I edit for a living. I flatline the rhythm of language into dumbed and numbing clarity.

(Lately I'm afraid to write because the voice doesn't leave me—or, these days the voice is afraid to leave me for fear of critical eyes.)

The women in the boardroom gave a sermon on grammar. Singularly and collaboratively, when the narcissistic one could not contain herself, they moralized the "finer points" of language. Later, Narcissa and the copyeditor groaned at the mention that language evolves. Would it were the purity of English could be justly preserved!

Someone quipped that if language did not evolve we would be speaking Elizabethan. The copyeditor, blinders on, replied, "Oh and how much more beautiful our language would be!"

My dear copyeditor, your beautiful Elizabethan language flourished before the introduction of formal grammatical rules.

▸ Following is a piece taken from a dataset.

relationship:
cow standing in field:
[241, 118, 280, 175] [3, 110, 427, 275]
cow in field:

These people lack imagination. They lack the ability to observe subtlety and the implied. Sitting at the oak table, canted far into my chair, some drivel about pronouns or verbs—or something—a low-grade buzz, it occurred to me that anyone who could vehemently rail against the evolution of language irretrievably denies the truth of her own evolution. And what a sad individual that is. It's all very clear now, why she and the other look like they do—worn, outdated, edgy. If only grammar and punctuation could be tightened, might then life be manageable?

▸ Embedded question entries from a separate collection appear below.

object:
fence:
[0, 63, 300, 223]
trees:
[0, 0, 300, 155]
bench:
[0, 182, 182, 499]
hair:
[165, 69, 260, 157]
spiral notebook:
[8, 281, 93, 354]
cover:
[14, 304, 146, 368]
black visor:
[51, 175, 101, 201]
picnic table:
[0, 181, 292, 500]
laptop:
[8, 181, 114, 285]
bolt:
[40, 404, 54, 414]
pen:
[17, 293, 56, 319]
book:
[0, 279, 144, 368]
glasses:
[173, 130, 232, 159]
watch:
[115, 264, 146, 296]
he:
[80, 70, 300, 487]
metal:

She's a line in her face for each syllable of spontaneity extracted from body. 'Tis a wretched and age-ed sack pressed and cinched tautly over a frightened skeleton. When she looks in the mirror, she sees a brittle costume she can't remove; she's come to know herself in it, unable any longer to identify even vestiges of suppleness. So she takes between her spindly thumb and index fingers a short black plastic wand and dips its spongy swab into an eggshell powder until the pores of the swab choke in the stuff. With long arced strokes she covers the bone and paints herself a skin.